Compact High Efficiency and Zero-Emission Gas-Fired Power Plant with Oxy-Combustion and Carbon Capture

Abstract

Reduction of greenhouse gases emissions is a key challenge for the power generation industry, requiring the implementation of new designs and methods of electricity generation. This article presents a design solution for a novel thermodynamic cycle with two new devices—namely, a wet combustion chamber and a spray-ejector condenser. In the proposed cycle, high temperature occurs in the combustion chamber because of fuel combustion by pure oxygen. As a consequence of the chemical reaction and open water cooling, a mixture of H2O and CO2 is produced. The resulting working medium expands in one turbine that combines the advantages of gas turbines (high turbine inlet temperatures) and steam turbines (full expansion to vacuum).
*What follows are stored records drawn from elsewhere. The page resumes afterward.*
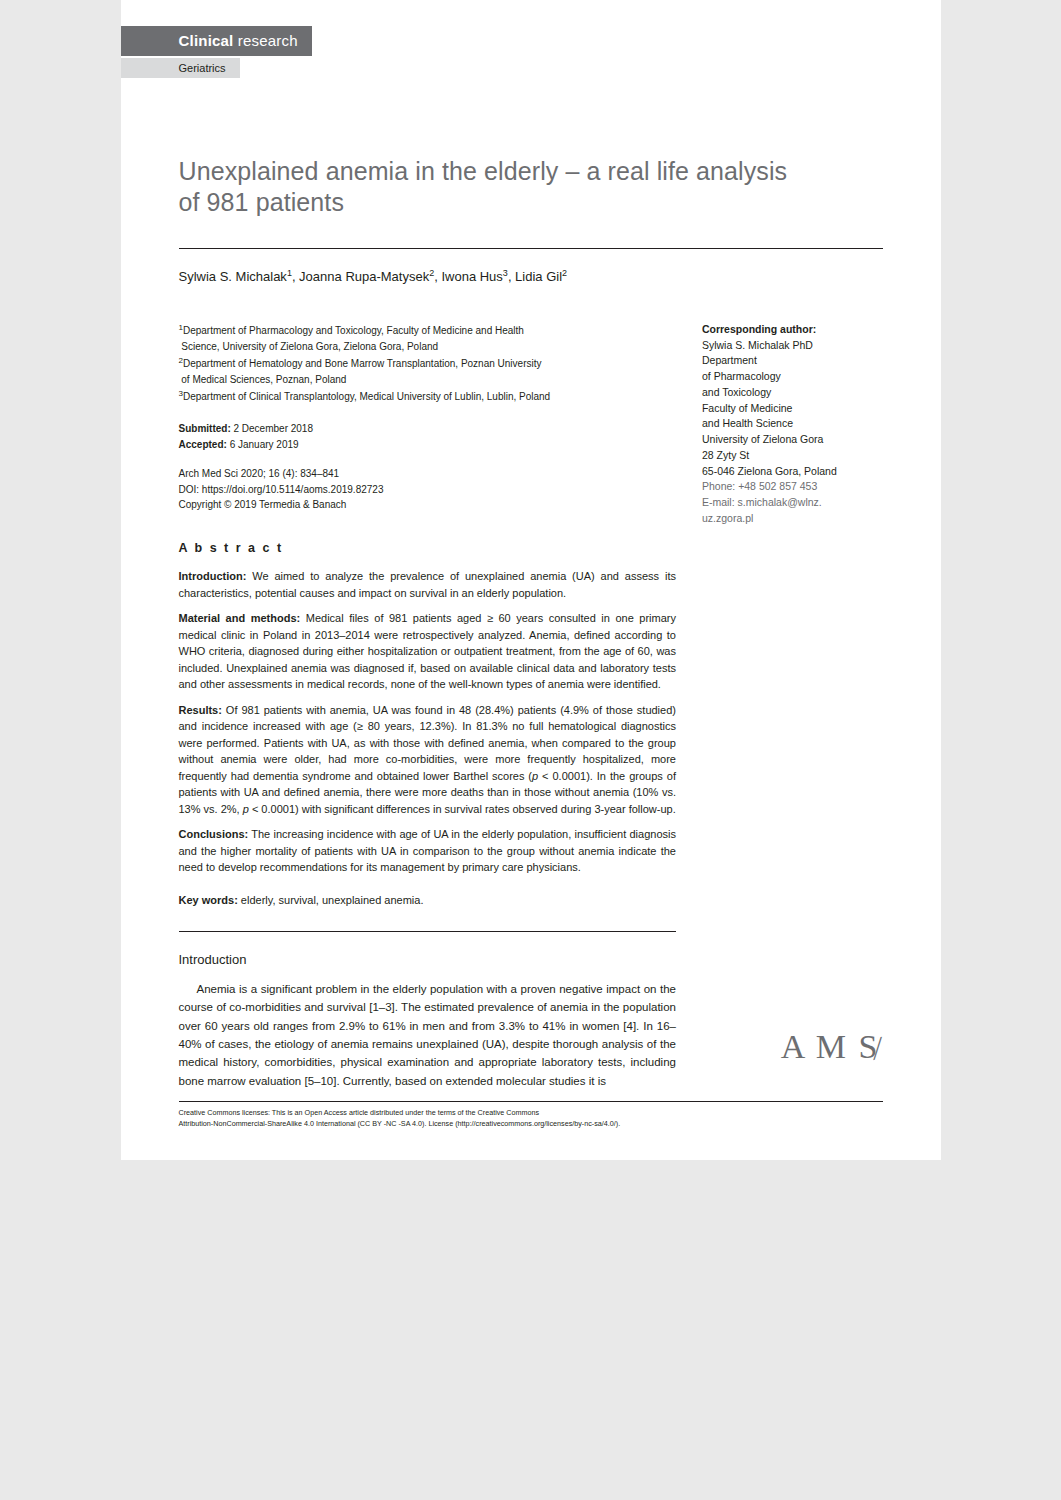Clinical research
Geriatrics
Unexplained anemia in the elderly – a real life analysis
of 981 patients
Sylwia S. Michalak1, Joanna Rupa-Matysek2, Iwona Hus3, Lidia Gil2
1Department of Pharmacology and Toxicology, Faculty of Medicine and Health
Science, University of Zielona Gora, Zielona Gora, Poland
2Department of Hematology and Bone Marrow Transplantation, Poznan University
of Medical Sciences, Poznan, Poland
3Department of Clinical Transplantology, Medical University of Lublin, Lublin, Poland
Submitted: 2 December 2018
Accepted: 6 January 2019
Arch Med Sci 2020; 16 (4): 834–841
DOI: https://doi.org/10.5114/aoms.2019.82723
Copyright © 2019 Termedia & Banach
A b s t r a c t
Introduction: We aimed to analyze the prevalence of unexplained anemia (UA) and assess its characteristics, potential causes and impact on survival in an elderly population.
Material and methods: Medical files of 981 patients aged ≥ 60 years consulted in one primary medical clinic in Poland in 2013–2014 were retrospectively analyzed. Anemia, defined according to WHO criteria, diagnosed during either hospitalization or outpatient treatment, from the age of 60, was included. Unexplained anemia was diagnosed if, based on available clinical data and laboratory tests and other assessments in medical records, none of the well-known types of anemia were identified.
Results: Of 981 patients with anemia, UA was found in 48 (28.4%) patients (4.9% of those studied) and incidence increased with age (≥ 80 years, 12.3%). In 81.3% no full hematological diagnostics were performed. Patients with UA, as with those with defined anemia, when compared to the group without anemia were older, had more co-morbidities, were more frequently hospitalized, more frequently had dementia syndrome and obtained lower Barthel scores (p < 0.0001). In the groups of patients with UA and defined anemia, there were more deaths than in those without anemia (10% vs. 13% vs. 2%, p < 0.0001) with significant differences in survival rates observed during 3-year follow-up.
Conclusions: The increasing incidence with age of UA in the elderly population, insufficient diagnosis and the higher mortality of patients with UA in comparison to the group without anemia indicate the need to develop recommendations for its management by primary care physicians.
Key words: elderly, survival, unexplained anemia.
Introduction
Anemia is a significant problem in the elderly population with a proven negative impact on the course of co-morbidities and survival [1–3]. The estimated prevalence of anemia in the population over 60 years old ranges from 2.9% to 61% in men and from 3.3% to 41% in women [4]. In 16–40% of cases, the etiology of anemia remains unexplained (UA), despite thorough analysis of the medical history, comorbidities, physical examination and appropriate laboratory tests, including bone marrow evaluation [5–10]. Currently, based on extended molecular studies it is
Corresponding author:
Sylwia S. Michalak PhD
Department
of Pharmacology
and Toxicology
Faculty of Medicine
and Health Science
University of Zielona Gora
28 Zyty St
65-046 Zielona Gora, Poland
Phone: +48 502 857 453
E-mail: s.michalak@wlnz.
uz.zgora.pl
A M S⁄
Creative Commons licenses: This is an Open Access article distributed under the terms of the Creative Commons
Attribution-NonCommercial-ShareAlike 4.0 International (CC BY -NC -SA 4.0). License (http://creativecommons.org/licenses/by-nc-sa/4.0/).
Moreover, the main purpose of the spray-ejector condenser is the simultaneous condensation of water vapour and compression of CO2 from condensing pressure to about 1 bar. The efficiency of the proposed cycle has been estimated at 37.78%. COM-GAS software has been used for computational flow mechanics simulations. The calculation considers the drop in efficiency due to air separation unit, carbon capture, and spray-ejector condenser processes. The advantage of the proposed cycle is its compactness that can be achieved by replacing the largest equipment in the steam unit. The authors make reference to a steam generator, a conventional steam condenser, and the steam-gas turbine. Instead of classical heat exchanger equipment, the authors propose non-standard devices, such as a wet combustion chamber and spray-ejector condenser.